Would you please transcribe, exactly as written, the lines of the entries below starting at the one that holds "que has alcanzado, entonces" and ending at the one that holds "han sufrido, no", both included?

Extracted page text data
----------

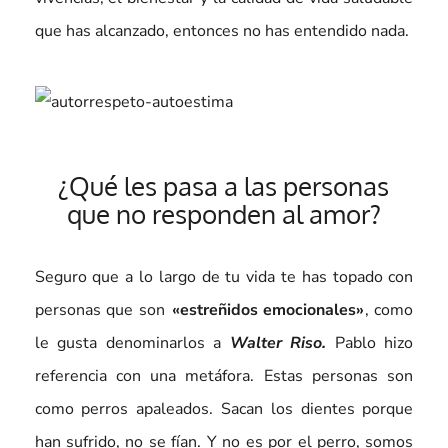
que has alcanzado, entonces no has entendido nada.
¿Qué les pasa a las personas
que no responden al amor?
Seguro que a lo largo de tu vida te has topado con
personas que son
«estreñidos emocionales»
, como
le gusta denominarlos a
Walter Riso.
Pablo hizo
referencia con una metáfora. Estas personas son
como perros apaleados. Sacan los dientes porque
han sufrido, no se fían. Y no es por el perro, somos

----------

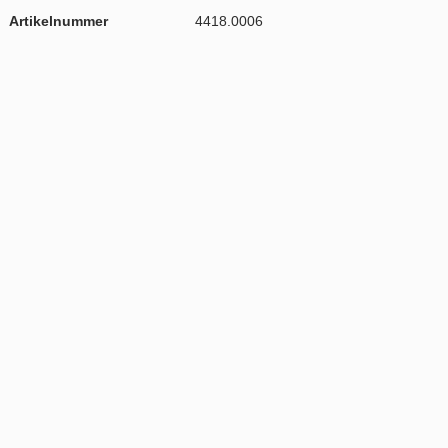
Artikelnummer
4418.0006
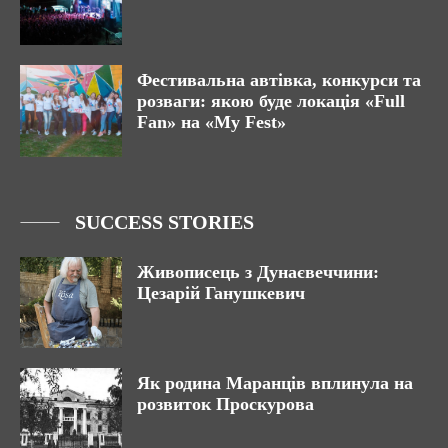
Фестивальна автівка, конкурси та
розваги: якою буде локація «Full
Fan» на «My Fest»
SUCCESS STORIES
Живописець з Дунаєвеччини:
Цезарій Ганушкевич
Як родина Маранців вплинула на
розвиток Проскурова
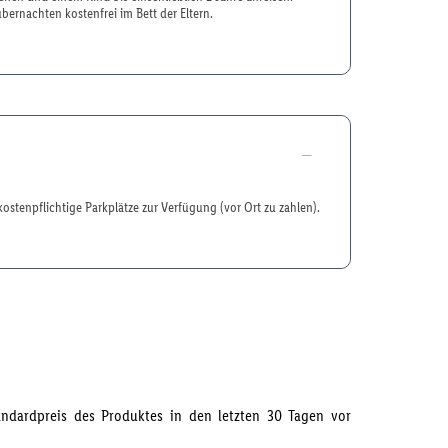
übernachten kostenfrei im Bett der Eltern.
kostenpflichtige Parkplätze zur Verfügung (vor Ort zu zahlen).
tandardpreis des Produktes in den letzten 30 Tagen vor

----------

Reply:
que has alcanzado, entonces no has entendido nada.
¿Qué les pasa a las personas
que no responden al amor?
Seguro que a lo largo de tu vida te has topado con
personas que son
«estreñidos emocionales»
, como
le gusta denominarlos a
Walter Riso.
Pablo hizo
referencia con una metáfora. Estas personas son
como perros apaleados. Sacan los dientes porque
han sufrido, no se fían. Y no es por el perro, somos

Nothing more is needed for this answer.